Restate the entries word for word, omitting nothing.

Per-instance keypoint data:
########################################
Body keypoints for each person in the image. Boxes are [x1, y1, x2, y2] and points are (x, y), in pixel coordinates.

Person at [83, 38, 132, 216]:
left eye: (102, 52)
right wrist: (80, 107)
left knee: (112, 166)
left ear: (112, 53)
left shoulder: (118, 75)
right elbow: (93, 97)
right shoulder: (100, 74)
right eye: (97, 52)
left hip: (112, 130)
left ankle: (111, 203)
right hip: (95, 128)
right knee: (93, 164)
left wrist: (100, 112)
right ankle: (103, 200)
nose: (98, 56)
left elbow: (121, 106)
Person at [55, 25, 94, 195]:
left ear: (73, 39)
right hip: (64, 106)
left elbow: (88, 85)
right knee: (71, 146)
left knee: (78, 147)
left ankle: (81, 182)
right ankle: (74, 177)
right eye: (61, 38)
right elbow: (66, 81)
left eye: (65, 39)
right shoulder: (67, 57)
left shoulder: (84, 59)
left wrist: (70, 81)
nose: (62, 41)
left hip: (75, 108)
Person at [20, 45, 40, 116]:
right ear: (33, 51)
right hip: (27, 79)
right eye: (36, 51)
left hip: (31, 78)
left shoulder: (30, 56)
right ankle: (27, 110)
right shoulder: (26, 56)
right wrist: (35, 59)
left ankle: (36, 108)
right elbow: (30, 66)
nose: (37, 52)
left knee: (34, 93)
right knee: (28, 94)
########################################
* [Output of the exercise]:
Body keypoints for each person in the image. Boxes are [x1, y1, x2, y2] and points are (x, y), in pixel coordinates.

Person at [83, 38, 132, 216]:
left eye: (102, 52)
right wrist: (80, 107)
left knee: (112, 166)
left ear: (112, 53)
left shoulder: (118, 75)
right elbow: (93, 97)
right shoulder: (100, 74)
right eye: (97, 52)
left hip: (112, 130)
left ankle: (111, 203)
right hip: (95, 128)
right knee: (93, 164)
left wrist: (100, 112)
right ankle: (103, 200)
nose: (98, 56)
left elbow: (121, 106)
Person at [55, 25, 94, 195]:
left ear: (73, 39)
right hip: (64, 106)
left elbow: (88, 85)
right knee: (71, 146)
left knee: (78, 147)
left ankle: (81, 182)
right ankle: (74, 177)
right eye: (61, 38)
right elbow: (66, 81)
left eye: (65, 39)
right shoulder: (67, 57)
left shoulder: (84, 59)
left wrist: (70, 81)
nose: (62, 41)
left hip: (75, 108)
Person at [20, 45, 40, 116]:
right ear: (33, 51)
right hip: (27, 79)
right eye: (36, 51)
left hip: (31, 78)
left shoulder: (30, 56)
right ankle: (27, 110)
right shoulder: (26, 56)
right wrist: (35, 59)
left ankle: (36, 108)
right elbow: (30, 66)
nose: (37, 52)
left knee: (34, 93)
right knee: (28, 94)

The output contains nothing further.